[The input Boundary: Start]
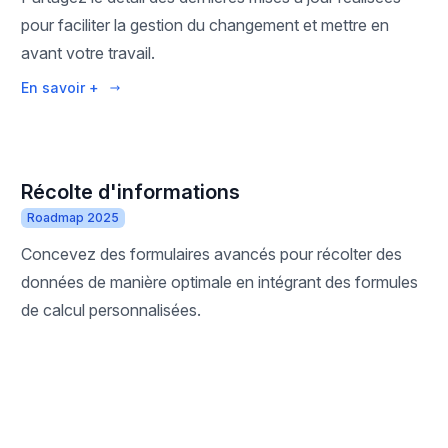
pour faciliter la gestion du changement et mettre en
avant votre travail.
En savoir +
Récolte d'informations
Roadmap 2025
Concevez des formulaires avancés pour récolter des
données de manière optimale en intégrant des formules
de calcul personnalisées.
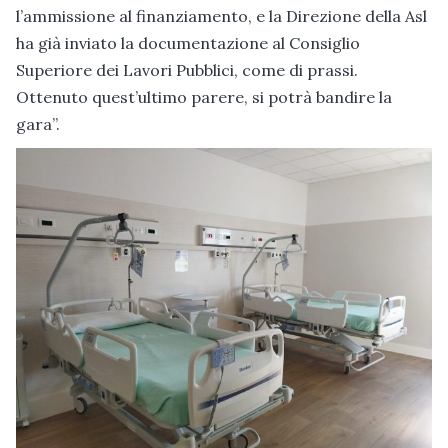
l’ammissione al finanziamento, e la Direzione della Asl
ha già inviato la documentazione al Consiglio
Superiore dei Lavori Pubblici, come di prassi.
Ottenuto quest’ultimo parere, si potrà bandire la
gara”.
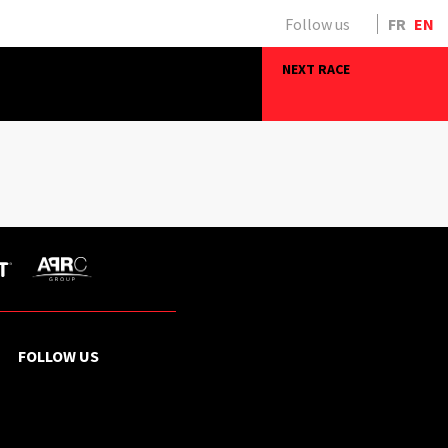
Follow us
FR
EN
NEXT RACE
FOLLOW US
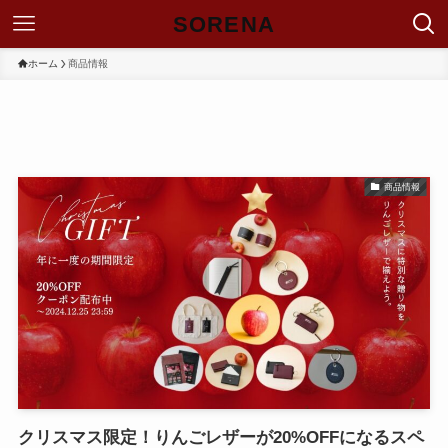
SORENA
ホーム
商品情報
商品情報
クリスマス限定！りんごレザーが20%OFFになるスペ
[The input Boundary: End]
● What is needed
Each record must be repeated exactly, and no picture may be carried over.

● Reply
pour faciliter la gestion du changement et mettre en
avant votre travail.
En savoir +
Récolte d'informations
Roadmap 2025
Concevez des formulaires avancés pour récolter des
données de manière optimale en intégrant des formules
de calcul personnalisées.
l’ammissione al finanziamento, e la Direzione della Asl
ha già inviato la documentazione al Consiglio
Superiore dei Lavori Pubblici, come di prassi.
Ottenuto quest’ultimo parere, si potrà bandire la
gara”.
Follow us
FR
EN
NEXT RACE
FOLLOW US
SORENA
ホーム
商品情報
商品情報
クリスマス限定！りんごレザーが20%OFFになるスペ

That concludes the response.